Borg Olivier exited the political scene in 2013 and returned to his private legal practice. He headed the legal team winning one of Malta's important cases before the Constitutional Court of Malta. The case related to the fundamental human rights and freedoms in electoral processes based on free and fair elections as listed in the European Convention on Human Rights. As a result of this case National Parliament was recomposed in the number of Members of parliament to better reflect the vote of the electors in the 2013 General Elections.

Borg Olivier successfully led constitutional and human rights cases against the Malta Broadcasting Authority and the state-run television stations in landmark cases for breach of right of freedom of expression.
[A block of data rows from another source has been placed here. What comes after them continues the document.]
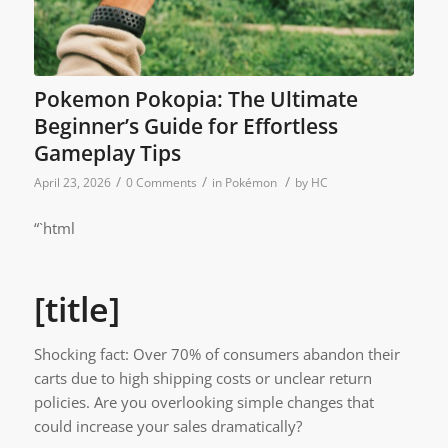
Pokemon Pokopia: The Ultimate
Beginner’s Guide for Effortless
Gameplay Tips
/
/
/
April 23, 2026
0 Comments
in
Pokémon
by
HC
“`html
[title]
Shocking fact: Over 70% of consumers abandon their
carts due to high shipping costs or unclear return
policies. Are you overlooking simple changes that
could increase your sales dramatically?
He has also pleaded and appeared before the Court of Justice of the European Union, defending individual petition for human rights in Luxembourg.

==Family members of interest==

Paul Borg Olivier is the nephew of former Maltese Prime Minister Giorgio Borg Olivier and grandson of Paolo Borg Olivier, a former Nationalist Party Minister. List of political families#Malta

==Photography==

Paul Borg Olivier took up photography in 2013. In 2015 he was awarded, from amongst 900 world entries, First Prize in the I Shot it Competition, partnered with Leica. He shoots with Leica M cameras and lenses and his main subjects are Valletta, Street Photography and Documentary Photography. In 2014, he was interviewed on the Leica Camera Blog.

==Personal life==

Paul is married to Gloria and they have one daughter, Maria Pia, born in 2005.
- he is a Council member of the International Law Association, (Malta Branch);
- President of the Società Dante Alighieri, Comitato di Malta; and
- Member of the Committee of Management of the Casino Maltese
- Past Alumni of the IVLP
Paul Borg Olivier is currently a practicing lawyer.

== Honours ==

- Italy:

Knight - Order of the Star of Italy, 2021;

- Spain:
Knight Commander (Encomienda) in the Order of Civil Merit, Orden del Mérito Civil), 2008;

- Sovereign Military Order of Malta:
Order pro merito melitensi, Medaglia pro Merito Melitensi (Argento), 2008;

- Hungary:
Hero of Freedom Medal (commemorative award), 2006.